Metamath Proof Explorer

Theorem scott0f

Description: A version of scott0 with nonfree variables instead of distinct variables. (Contributed by Giovanni Mascellani, 19-Aug-2018)

Ref Expression
Hypotheses scott0f.1 
|- F/_ y A
scott0f.2 
|- F/_ x A
Assertion scott0f 
|- ( A = (/) <-> { x e. A | A. y e. A ( rank ` x ) C_ ( rank ` y ) } = (/) )

Proof

Step Hyp Ref Expression
1 scott0f.1 
 |-  F/_ y A
2 scott0f.2 
 |-  F/_ x A
3 scott0 
 |-  ( A = (/) <-> { w e. A | A. z e. A ( rank ` w ) C_ ( rank ` z ) } = (/) )
4 nfcv 
 |-  F/_ z A
5 nfv 
 |-  F/ z ( rank ` x ) C_ ( rank ` y )
6 nfv 
 |-  F/ y ( rank ` x ) C_ ( rank ` z )
7 fveq2 
 |-  ( y = z -> ( rank ` y ) = ( rank ` z ) )
8 7 sseq2d 
 |-  ( y = z -> ( ( rank ` x ) C_ ( rank ` y ) <-> ( rank ` x ) C_ ( rank ` z ) ) )
9 1 4 5 6 8 cbvralfw 
 |-  ( A. y e.

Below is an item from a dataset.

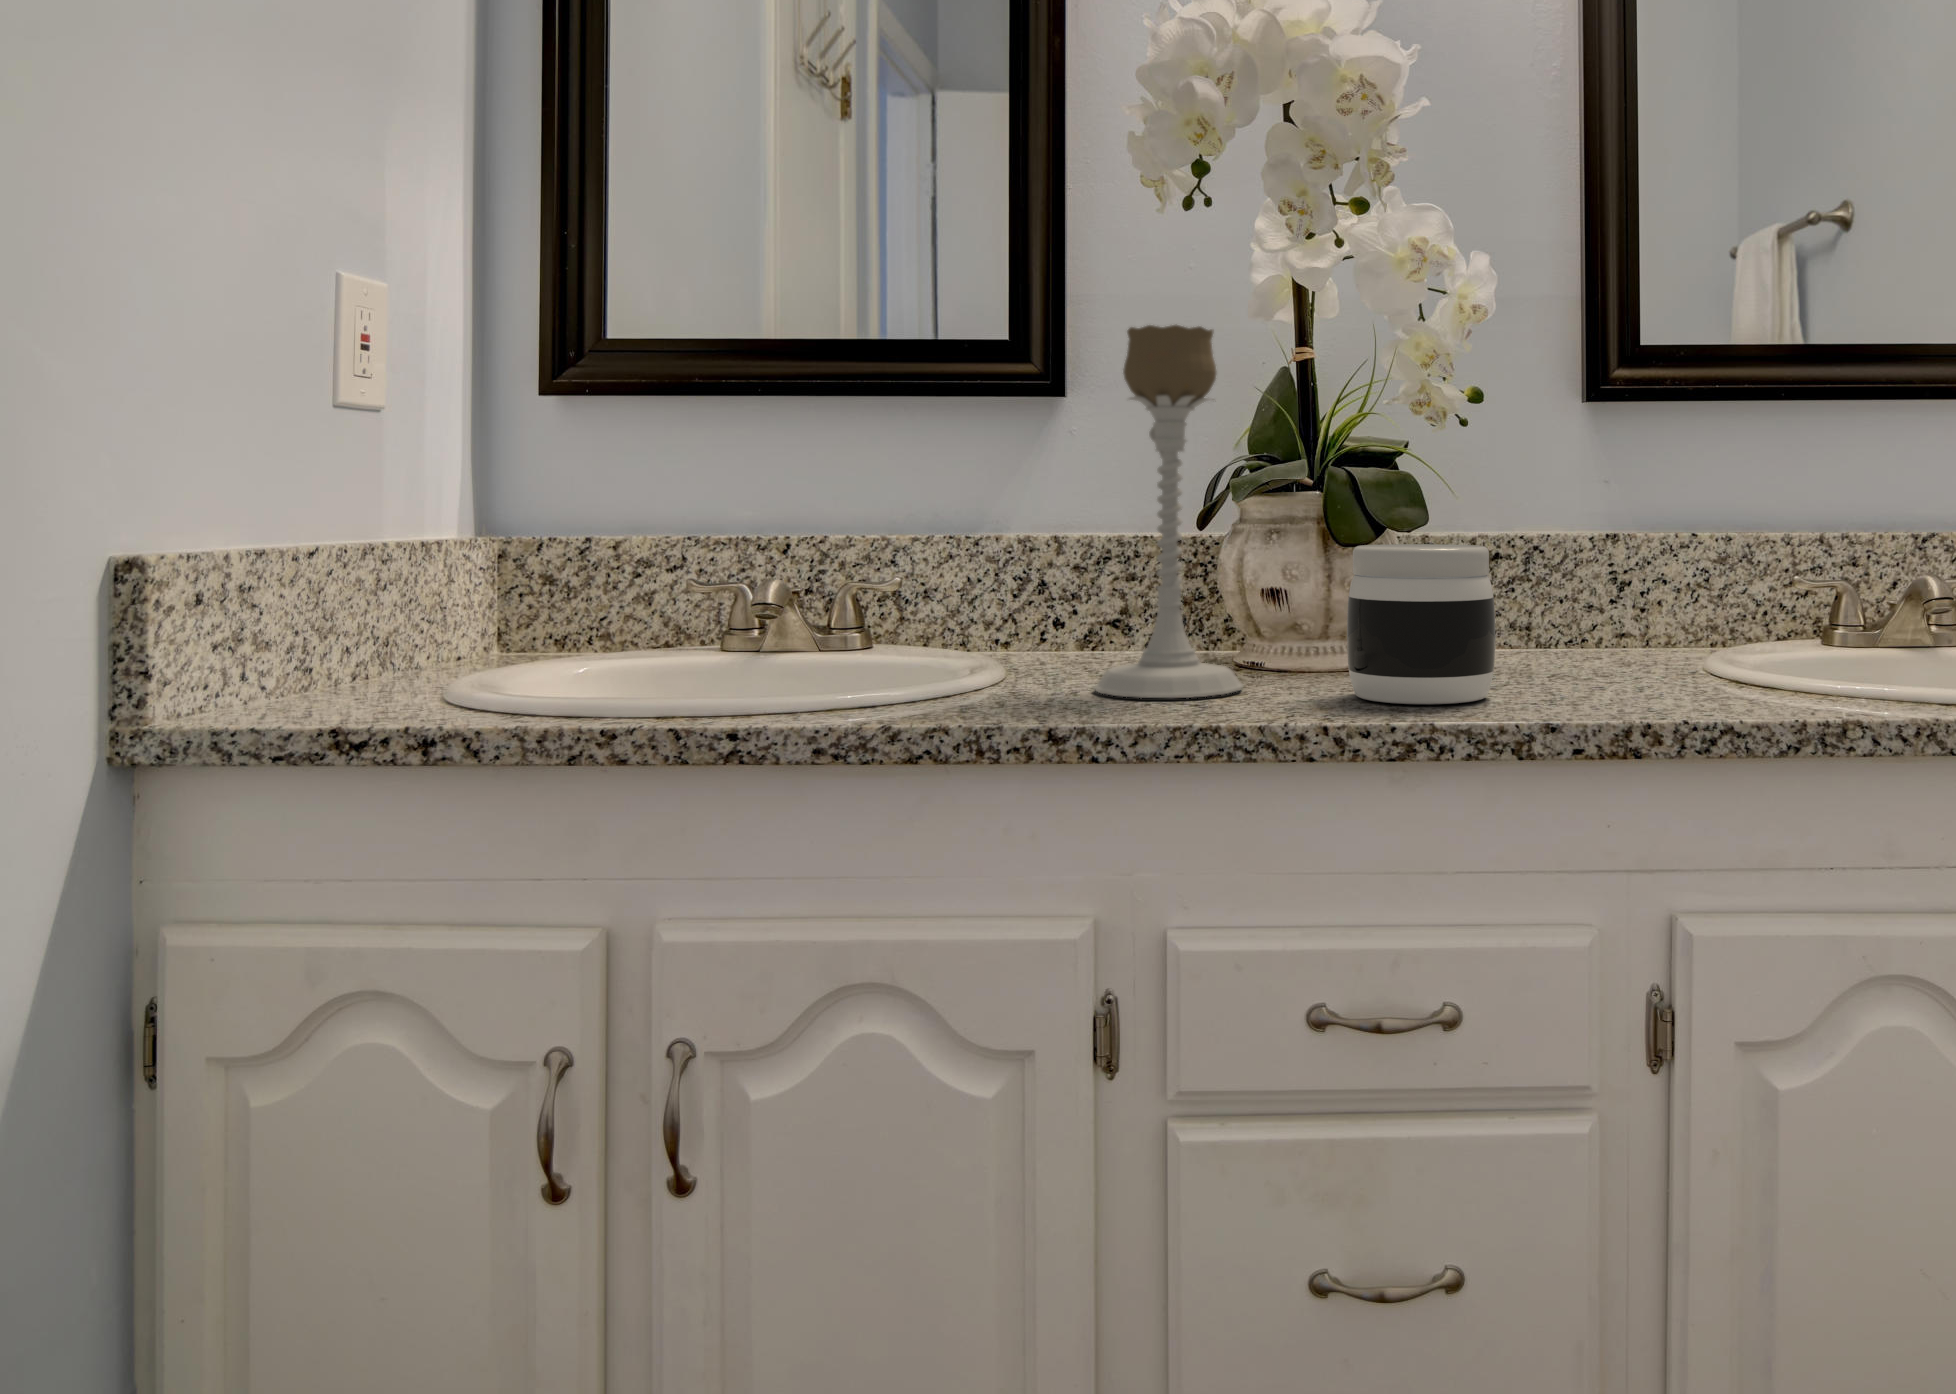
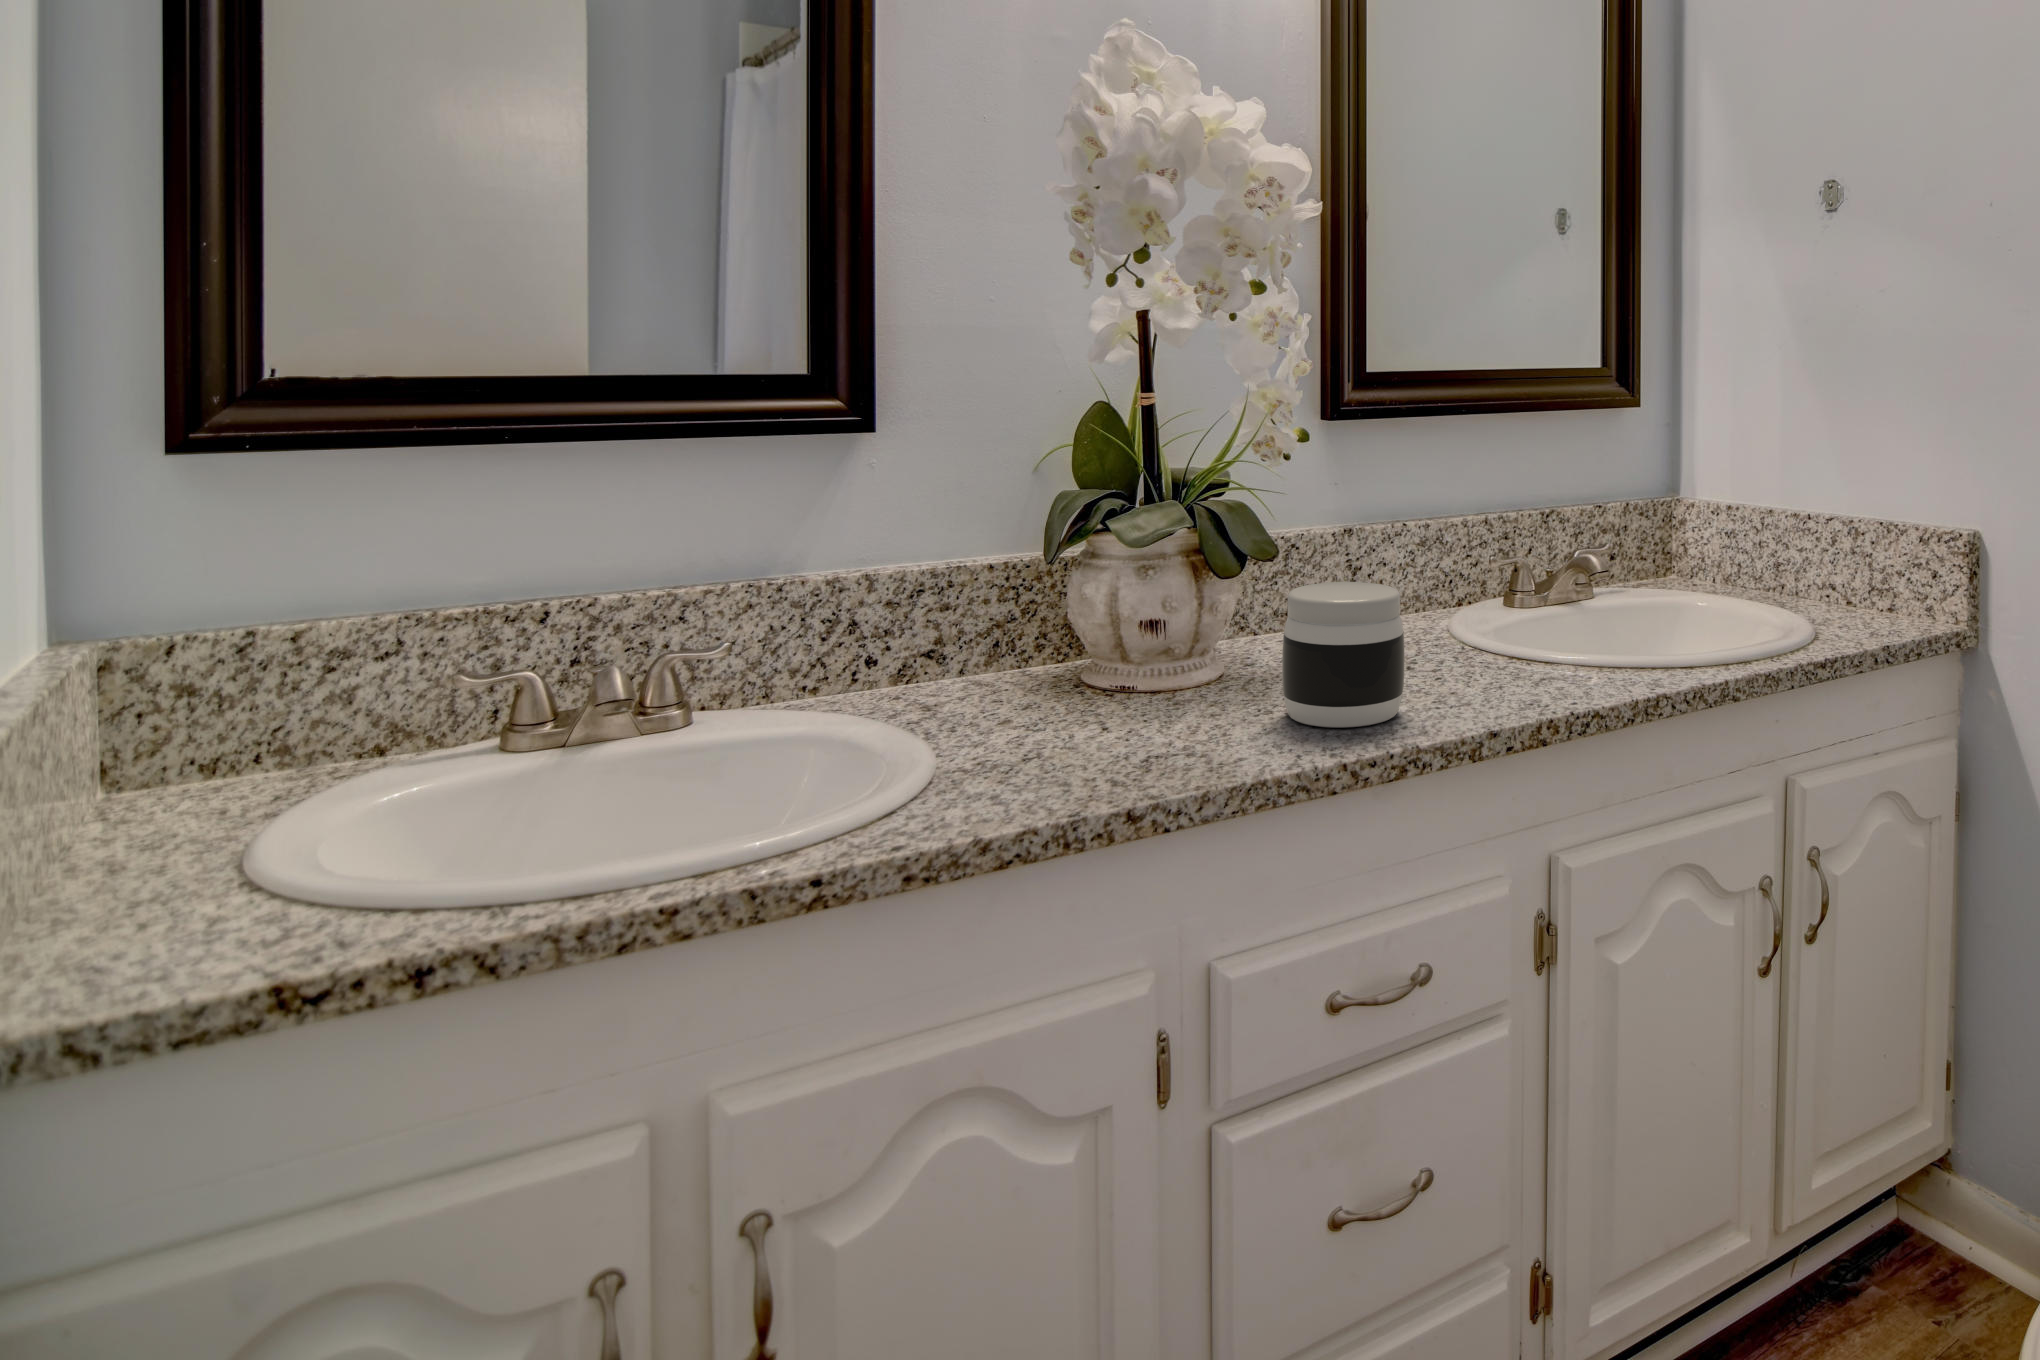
candle holder: present [1094,325,1243,698] -> none [1052,408,1192,757]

A ( rank ` x ) C_ ( rank ` y ) <-> A. z e. A ( rank ` x ) C_ ( rank ` z ) )
10 9 rabbii 
 |-  { x e. A | A. y e. A ( rank ` x ) C_ ( rank ` y ) } = { x e. A | A. z e. A ( rank ` x ) C_ ( rank ` z ) }
11 nfcv 
 |-  F/_ w A
12 nfv 
 |-  F/ x ( rank ` w ) C_ ( rank ` z )
13 2 12 nfralw 
 |-  F/ x A. z e. A ( rank ` w ) C_ ( rank ` z )
14 nfv 
 |-  F/ w A. z e. A ( rank ` x ) C_ ( rank ` z )
15 fveq2 
 |-  ( w = x -> ( rank ` w ) = ( rank ` x ) )
16 15 sseq1d 
 |-  ( w = x -> ( ( rank ` w ) C_ ( rank ` z ) <-> ( rank ` x ) C_ ( rank ` z ) ) )
17 16 ralbidv 
 |-  ( w = x -> ( A. z e. A ( rank ` w ) C_ ( rank ` z ) <-> A. z e. A ( rank ` x ) C_ ( rank ` z ) ) )
18 11 2 13 14 17 cbvrabw 
 |-  { w e. A | A. z e. A ( rank ` w ) C_ ( rank ` z ) } = { x e. A | A. z e. A ( rank ` x ) C_ ( rank ` z ) }
19 10 18 eqtr4i 
 |-  { x e. A | A. y e. A ( rank ` x ) C_ ( rank ` y ) } = { w e. A | A. z e. A ( rank ` w ) C_ ( rank ` z ) }
20 19 eqeq1i 
 |-  ( { x e. A | A. y e. A ( rank ` x ) C_ ( rank ` y ) } = (/) <-> { w e. A | A. z e. A ( rank ` w ) C_ ( rank ` z ) } = (/) )
21 3 20 bitr4i 
 |-  ( A = (/) <-> { x e. A | A. y e. A ( rank ` x ) C_ ( rank ` y ) } = (/) )